**EXERCISE DIRECTIONS**
Repeat all of the records below word for word, leaving out the pictures.

=== Begin Enclosure ===

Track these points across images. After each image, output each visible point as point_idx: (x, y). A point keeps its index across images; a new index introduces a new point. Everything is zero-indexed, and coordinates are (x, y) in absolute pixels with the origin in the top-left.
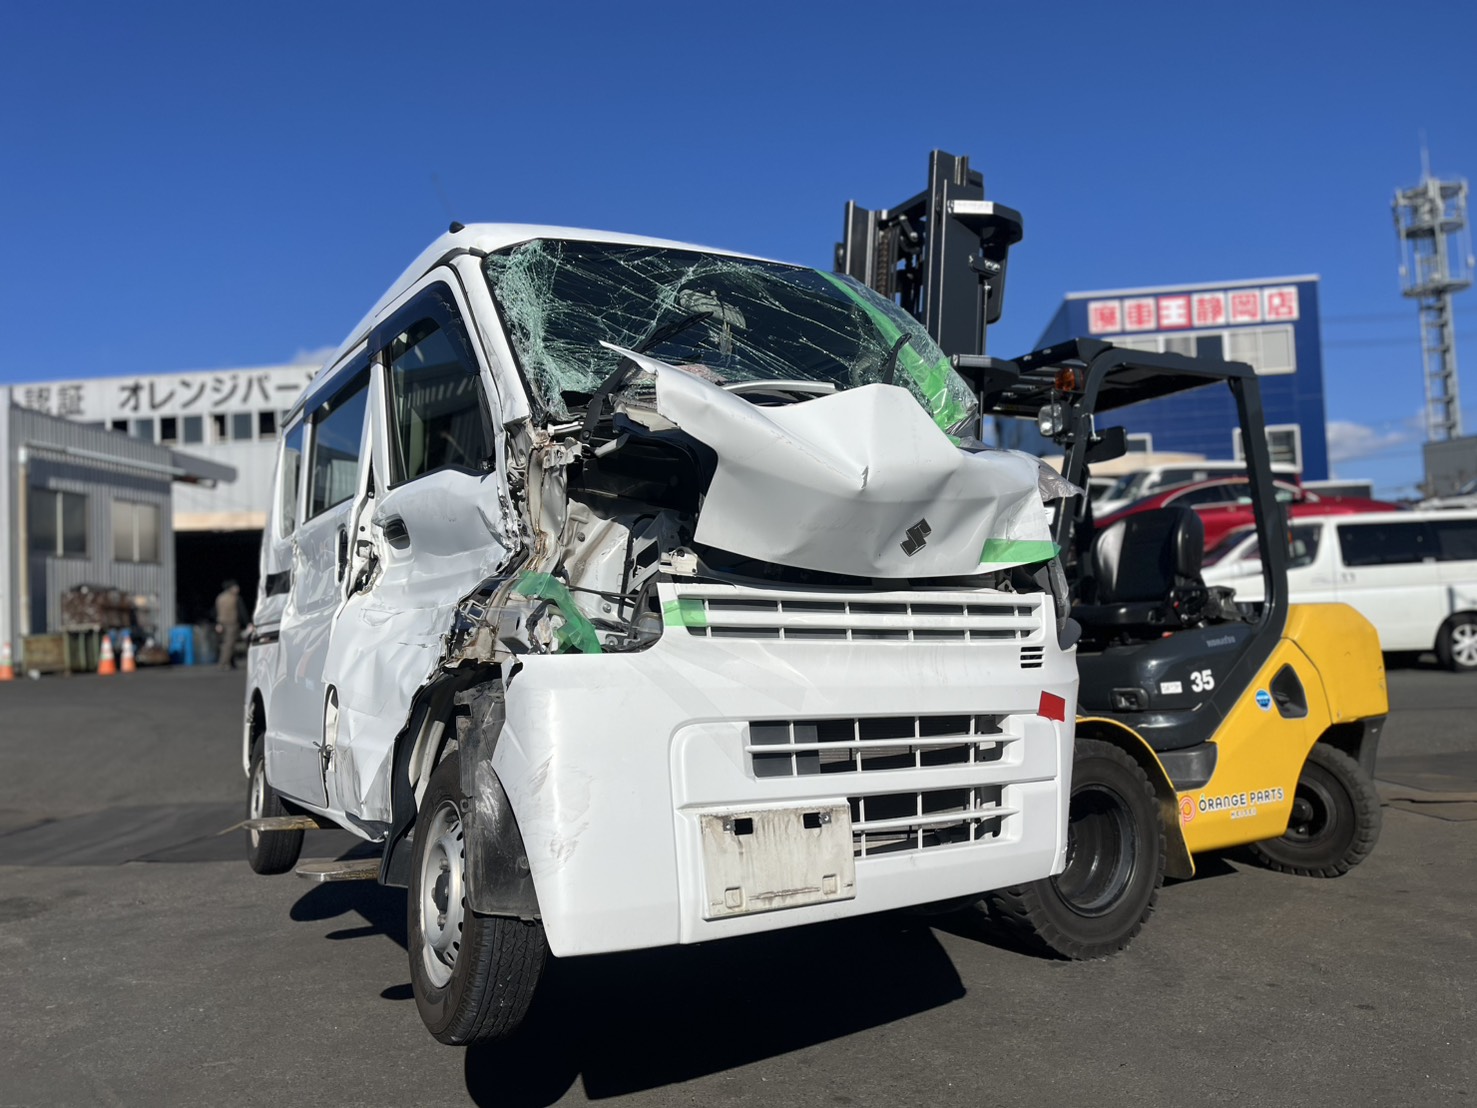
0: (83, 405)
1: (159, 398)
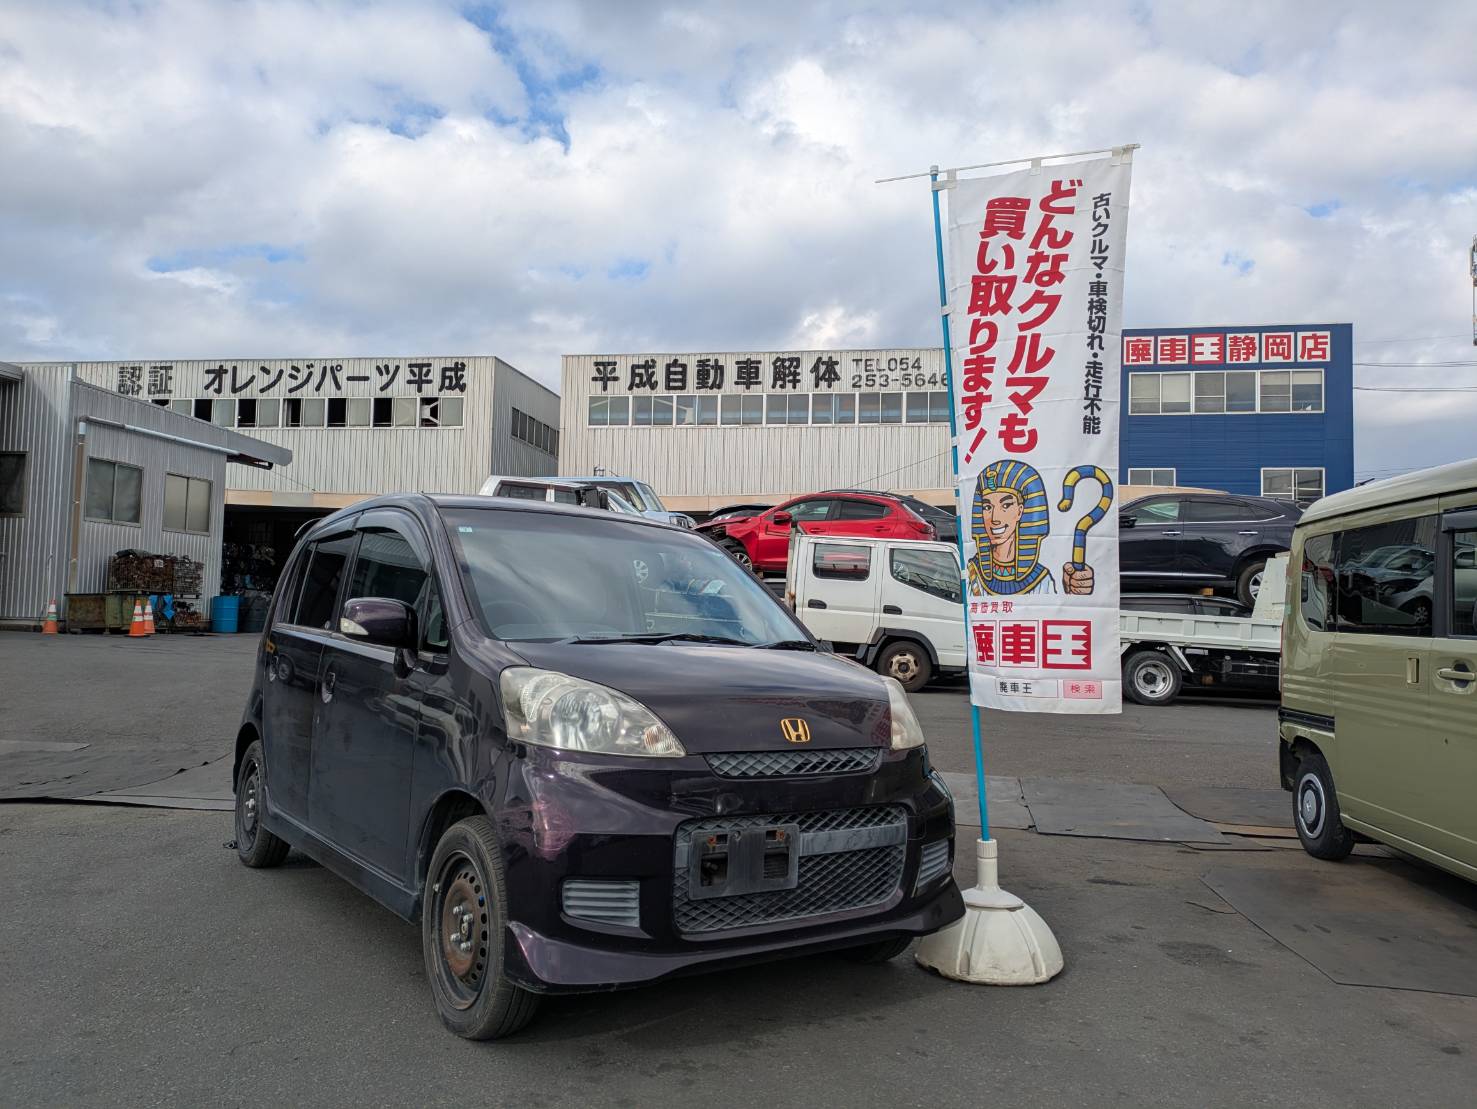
0: (171, 385)
1: (240, 382)
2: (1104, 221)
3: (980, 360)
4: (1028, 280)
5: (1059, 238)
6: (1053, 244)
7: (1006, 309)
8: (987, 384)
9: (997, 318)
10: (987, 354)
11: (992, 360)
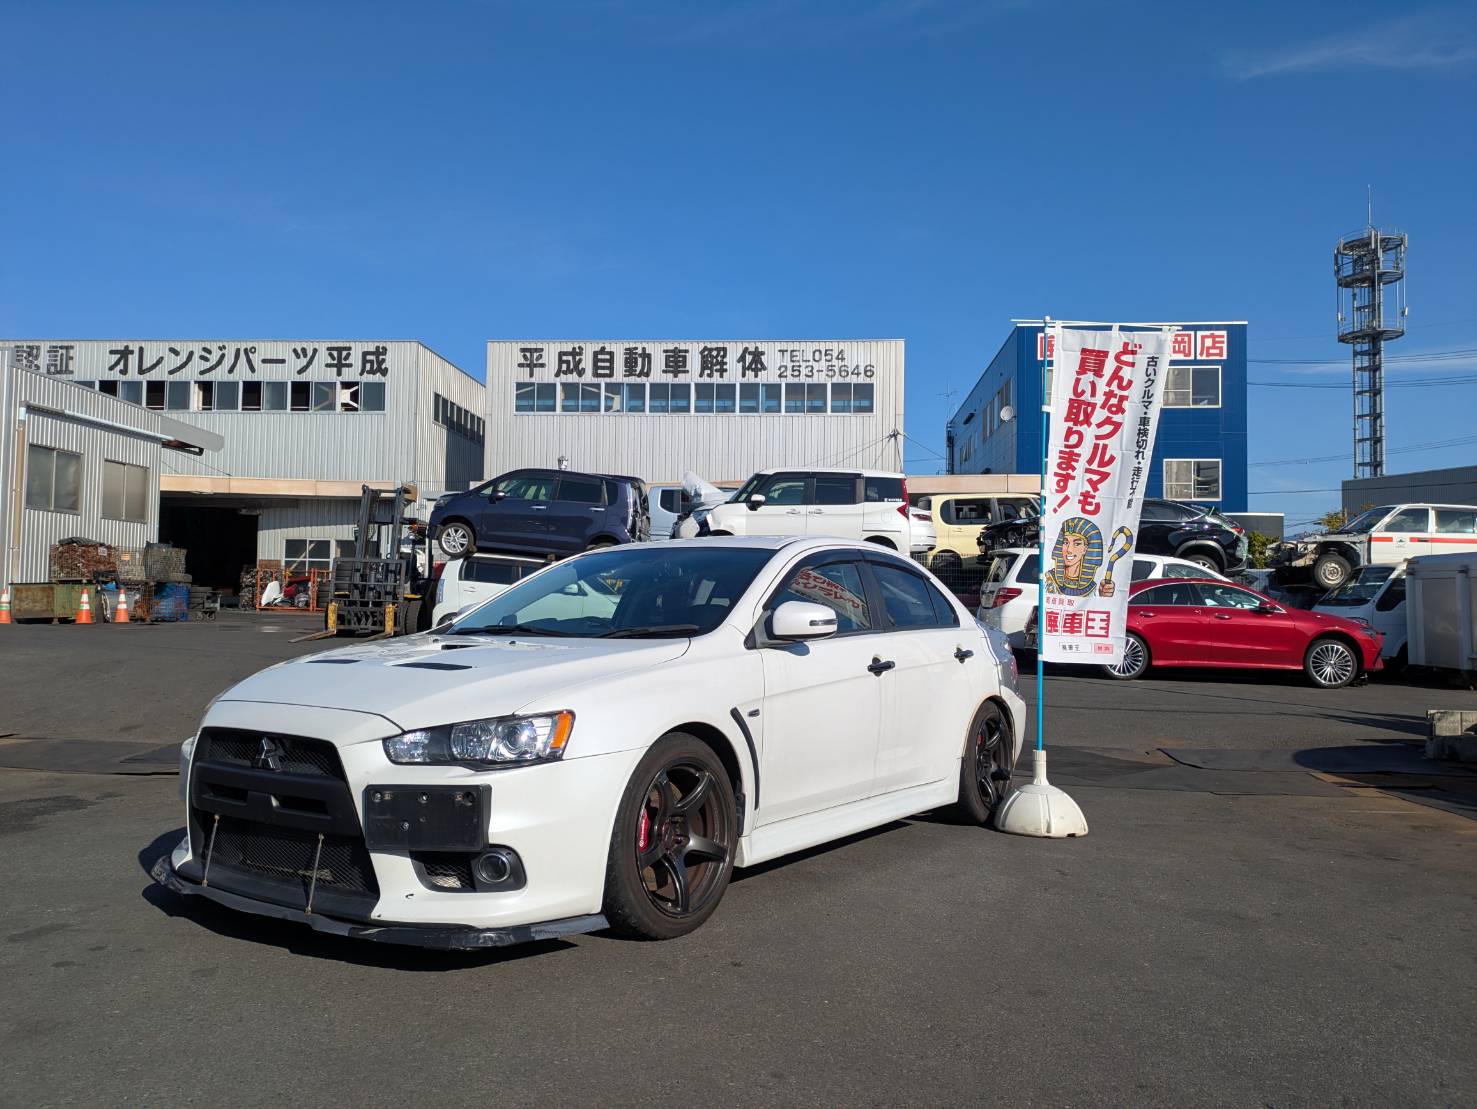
2: (1152, 377)
3: (1071, 454)
4: (1103, 407)
5: (1124, 384)
6: (1120, 387)
7: (1089, 424)
8: (1074, 469)
9: (1083, 428)
10: (1076, 451)
11: (1079, 455)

=== End Enclosure ===

**ANSWER TO THE EXERCISE**
Track these points across images. After each image, output each visible point as point_idx: (x, y). A point keeps its index across images; a new index introduces a new point. Everything is zero-indexed, and coordinates are (x, y) in absolute pixels with the origin in the top-left.
0: (83, 405)
1: (159, 398)
0: (171, 385)
1: (240, 382)
2: (1104, 221)
3: (980, 360)
4: (1028, 280)
5: (1059, 238)
6: (1053, 244)
7: (1006, 309)
8: (987, 384)
9: (997, 318)
10: (987, 354)
11: (992, 360)
2: (1152, 377)
3: (1071, 454)
4: (1103, 407)
5: (1124, 384)
6: (1120, 387)
7: (1089, 424)
8: (1074, 469)
9: (1083, 428)
10: (1076, 451)
11: (1079, 455)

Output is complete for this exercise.